My parents, step parents and mother in law have been awesome. My dad’s always there for me and my step-mother has helped me a lot the enormous amount of medical paperwork. My mother-in-law has cooked (too many to count) dinners for my husband and me. My step-dad has helped with his devotion of time. My mom’s my best friend. I told my parents that nobody deserves to suffer this much pain to live. My mom says, “Well, Katherine, if I could take it away from you I would endure all your pain.” I’m thinking, “No, you don’t deserve that. I wouldn’t want you to.” And she says, “Well, if you had the chance to give the cancer away, who would you want to have it if not you?” And I was thinking, how about the bad people out there….but that’s not God’s way.

My nephew brings the biggest smile to my face and much joy in my life.  He comes to Clemson a lot and he loves me unconditionally.  He makes me so proud as he’s good in almost every sport.  He is playing in many golf tournaments this summer! I used to play golf too, so he’ll listen to me when I say “Jack, calm down.  Take a deep breath.  Everything’s going to be ok.”

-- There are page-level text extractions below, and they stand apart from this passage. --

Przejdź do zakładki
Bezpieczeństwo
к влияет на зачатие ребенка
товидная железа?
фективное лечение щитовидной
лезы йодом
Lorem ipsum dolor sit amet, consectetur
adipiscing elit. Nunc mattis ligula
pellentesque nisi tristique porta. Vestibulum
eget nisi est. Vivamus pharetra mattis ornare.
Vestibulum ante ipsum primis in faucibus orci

The most helpful thing is knowing that people are thinking about me or praying for me. I get texts or cards in the mail….That always seems to brighten my day a little bit. I’ve had several strangers approach me and ask if they can pray for me. I’ve tried to carry that along with me. A friend at the cancer center, Marcus recently passed away and I was the one to introduce myself since I don’t usually see folks our age and we kind of had a connection. One of the nurses we had together at Patewood went to his funeral and his parents said, “Please tell Katherine we’re praying for her.” It is very hard when you hear of someone you knew from the cancer center dying. But I’m still fighting and have been for two years. So my advice is to not listen to the negativity. I wouldn’t be here today if I had listened to my first oncologist.

The greatest thing I’ve heard is “You inspire me.” To know that you’re just walking down the street without anything on your head and you‘ve inspired somebody who’s been wearing a wig or just been diagnosed, you can help them just by being yourself. Once I even shaved my own head!. I had random hairs standing up and just took my razor. . . and asked my husband, “Did I get the back?” He said, “You did a really good job!!”

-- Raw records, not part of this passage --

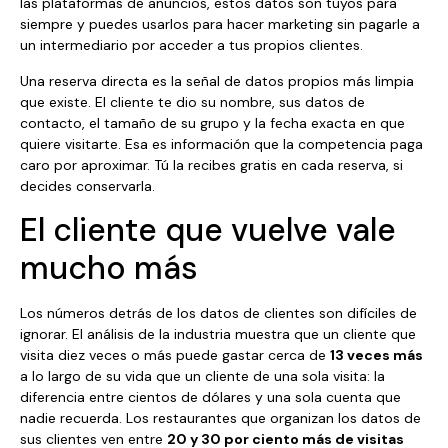
las plataformas de anuncios, estos datos son tuyos para
siempre y puedes usarlos para hacer marketing sin pagarle a
un intermediario por acceder a tus propios clientes.
Una reserva directa es la señal de datos propios más limpia
que existe. El cliente te dio su nombre, sus datos de
contacto, el tamaño de su grupo y la fecha exacta en que
quiere visitarte. Esa es información que la competencia paga
caro por aproximar. Tú la recibes gratis en cada reserva, si
decides conservarla.
El cliente que vuelve vale
mucho más
Los números detrás de los datos de clientes son difíciles de
ignorar. El análisis de la industria muestra que un cliente que
visita diez veces o más puede gastar cerca de
13 veces más
a lo largo de su vida que un cliente de una sola visita: la
diferencia entre cientos de dólares y una sola cuenta que
nadie recuerda. Los restaurantes que organizan los datos de
sus clientes ven entre
20 y 30 por ciento más de visitas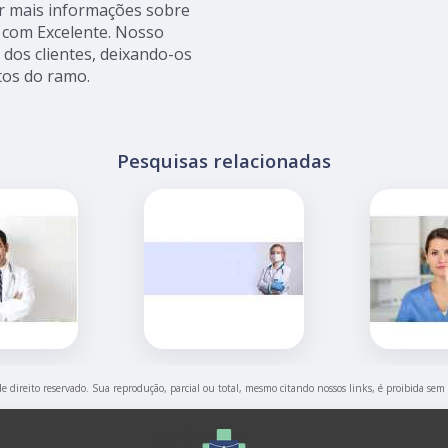
r mais informações sobre
s com Excelente. Nosso
dos clientes, deixando-os
os do ramo.
Pesquisas relacionadas
de direito reservado. Sua reprodução, parcial ou total, mesmo citando nossos links, é proibida sem 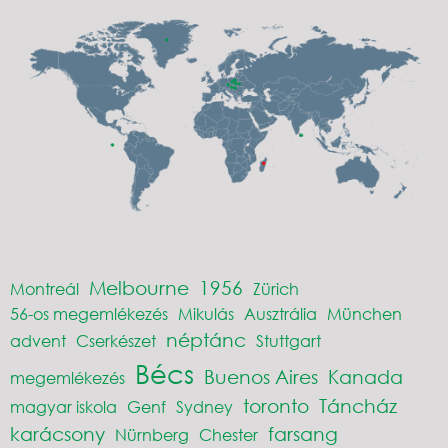
Melbourne
1956
Montreál
Zürich
56-os megemlékezés
Mikulás
Ausztrália
München
néptánc
advent
Cserkészet
Stuttgart
Bécs
Buenos Aires
Kanada
megemlékezés
toronto
Táncház
magyar iskola
Genf
Sydney
karácsony
farsang
Nürnberg
Chester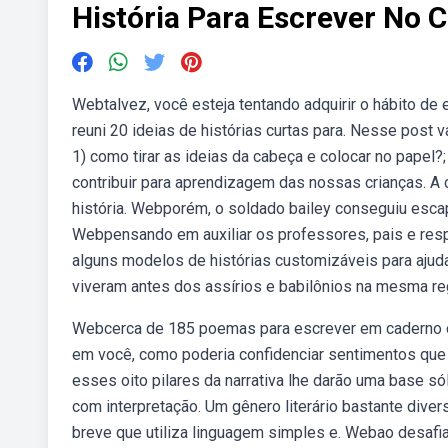
História Para Escrever No 
Webtalvez, você esteja tentando adquirir o hábito de 
reuni 20 ideias de histórias curtas para. Nesse post
1) como tirar as ideias da cabeça e colocar no papel?
contribuir para aprendizagem das nossas crianças. A
história. Webporém, o soldado bailey conseguiu esc
Webpensando em auxiliar os professores, pais e re
alguns modelos de histórias customizáveis para aju
viveram antes dos assírios e babilônios na mesma re
Webcerca de 185 poemas para escrever em caderno de
em você, como poderia confidenciar sentimentos que
esses oito pilares da narrativa lhe darão uma base s
com interpretação. Um gênero literário bastante diver
breve que utiliza linguagem simples e. Webao desafia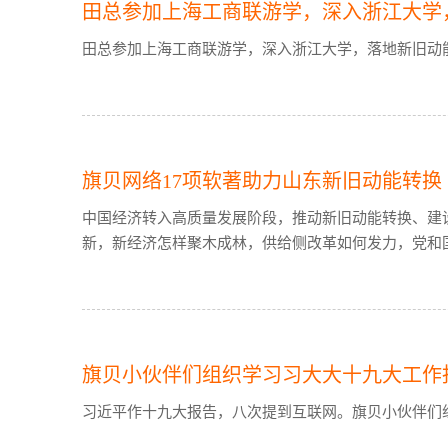
田总参加上海工商联游学，深入浙江大学
田总参加上海工商联游学，深入浙江大学，落地新旧动能转
旗贝网络17项软著助力山东新旧动能转换
中国经济转入高质量发展阶段，推动新旧动能转换、建
新，新经济怎样聚木成林，供给侧改革如何发力，党和国
旗贝小伙伴们组织学习习大大十九大工作
习近平作十九大报告，八次提到互联网。旗贝小伙伴们组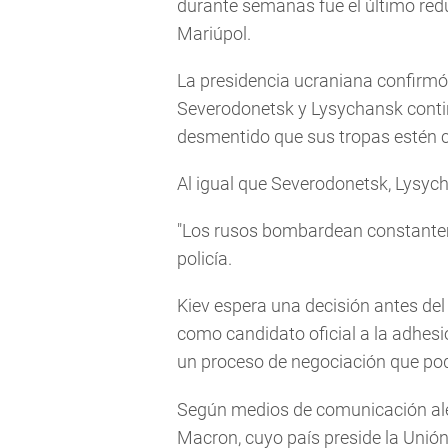
durante semanas fue el último redu
Mariúpol.
La presidencia ucraniana confirmó
Severodonetsk y Lysychansk contin
desmentido que sus tropas estén 
Al igual que Severodonetsk, Lysych
"Los rusos bombardean constanteme
policía.
Kiev espera una decisión antes del 
como candidato oficial a la adhesió
un proceso de negociación que pod
Según medios de comunicación al
Macron, cuyo país preside la Unión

The biggest surprise is some doctors (not my doctors here) sometimes try to “lighten” the diagnosis, so when you read the reports, the reports sound much worse. I’ve learned not to pay attention to the reports as much as I need to because I become fixated on them and I don’t need to do that. I’ve had two benefits coordinated by wonderful friends in the Clemson and Aiken communities. Both events were awesome. The two raised altogether over $130,000 which has definitely helped with medical bills and our financial household responsibilities. I didn’t know how much I was loved.

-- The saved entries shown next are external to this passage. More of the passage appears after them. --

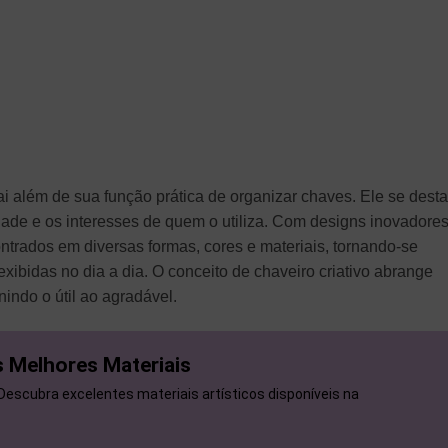
i além de sua função prática de organizar chaves. Ele se dest
idade e os interesses de quem o utiliza. Com designs inovadores
ntrados em diversas formas, cores e materiais, tornando-se
xibidas no dia a dia. O conceito de chaveiro criativo abrange
nindo o útil ao agradável.
 Melhores Materiais
 Descubra excelentes materiais artísticos disponíveis na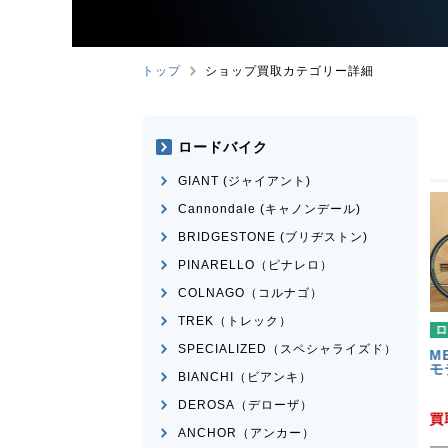
トップ
ショップ買取カテゴリー詳細
ロードバイク
GIANT (ジャイアント)
Cannondale (キャノンデール)
BRIDGESTONE (ブリヂストン)
PINARELLO（ピナレロ）
COLNAGO（コルナゴ）
TREK（トレック）
イク
ロードバイク
SPECIALIZED（スペシャライズド）
ESTONE
ANCHOR
MERIDA
RIDE 200 2017年
2011年頃モデル
モデル
BIANCHI（ビアンキ）
¥
84,525
¥
30,283
DEROSA（デローザ）
買取価格
ANCHOR（アンカー）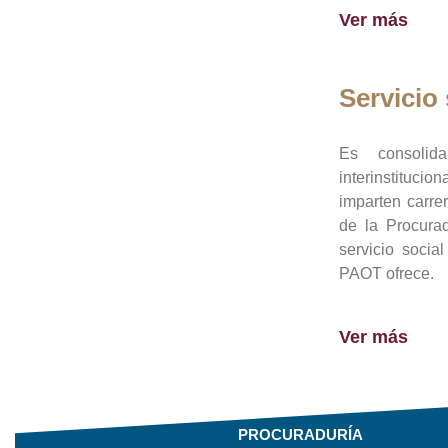
Ver más
Servicio 
Es consolid
interinstituci
imparten carre
de la Procura
servicio socia
PAOT ofrece.
Ver más
PROCURADURÍA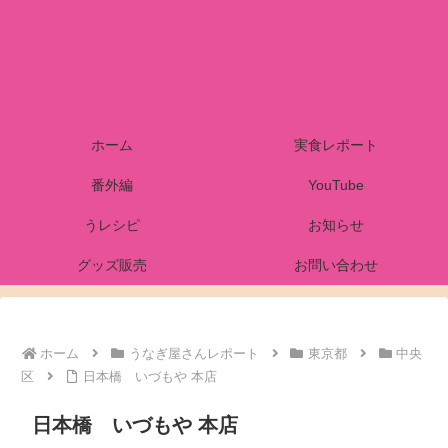
ホーム
実食レポート
番外編
YouTube
うレシピ
お知らせ
グッズ販売
お問い合わせ
ホーム
うなぎ屋さんレポート
東京都
中央
区
日本橋 いづもや 本店
日本橋 いづもや 本店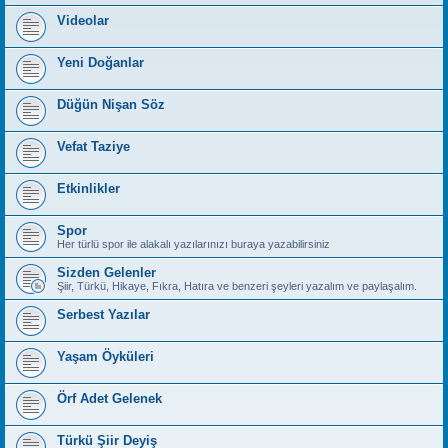
Videolar
Yeni Doğanlar
Düğün Nişan Söz
Vefat Taziye
Etkinlikler
Spor
Her türlü spor ile alakalı yazılarınızı buraya yazabilirsiniz
Sizden Gelenler
Şiir, Türkü, Hikaye, Fıkra, Hatıra ve benzeri şeyleri yazalım ve paylaşalım.
Serbest Yazılar
Yaşam Öyküleri
Örf Adet Gelenek
Türkü Şiir Deyiş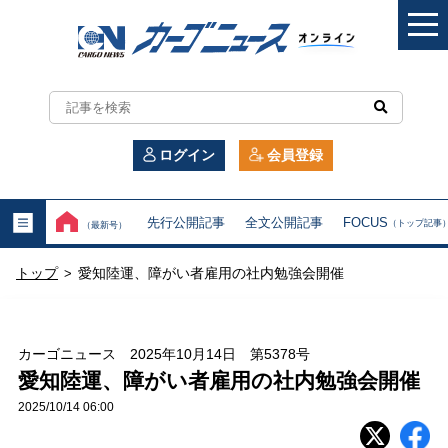
カ
ー
ログイン
会員登録
ゴ
ニ
先行公開記事
全文公開記事
FOCUS
（トップ記事
（最新号）
ュ
トップ
愛知陸運、障がい者雇用の社内勉強会開催
>
ー
ス
カーゴニュース 2025年10月14日 第5378号
オ
愛知陸運、障がい者雇用の社内勉強会開催
2025/10/14 06:00
ン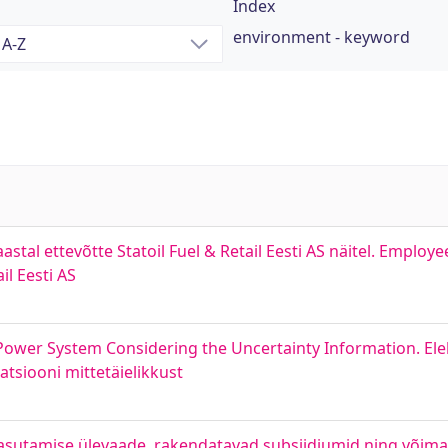
Index
environment - keyword
tal ettevõtte Statoil Fuel & Retail Eesti AS näitel. Employ
il Eesti AS
 Power System Considering the Uncertainty Information. Elek
tsiooni mittetäielikkust
kasutamise ülevaade, rakendatavad subsiidiumid ning võima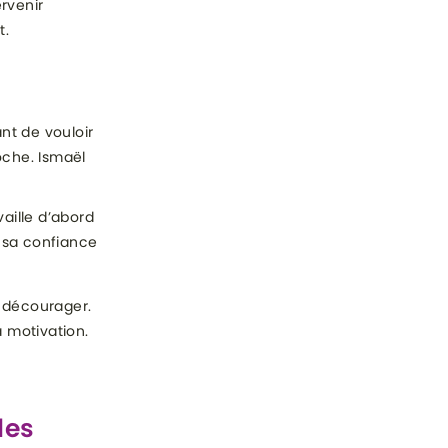
rvenir
t.
ant de vouloir
oche. Ismaël
vaille d’abord
e sa confiance
se décourager.
a motivation.
les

I don’t want to die. I don’t want to leave my husband. I don’t want to leave my family. I have a couple of tattoos….One is Isaiah 40:31 and Joshua 1:9. Those are just a reminder every day, that I need to keep going, that God is here for me. I have some doves on my ankle. They remind me of peace and hope.

I’m not giving up. There’s something coming around the corner. Definitely don’t lose hope. I just have a feeling that something great is about to happen. Don’t be discouraged. Push on. Even on bad days, the next day could be better. Live one day at a time and live your best life you can. I’ve definitely learned to live every day to the fullest because you never know when it’s going to be your last. I don’t think a lot of people do that, think that way but being faced with a terminal cancer, you learn to let the small things go. Be your best every day.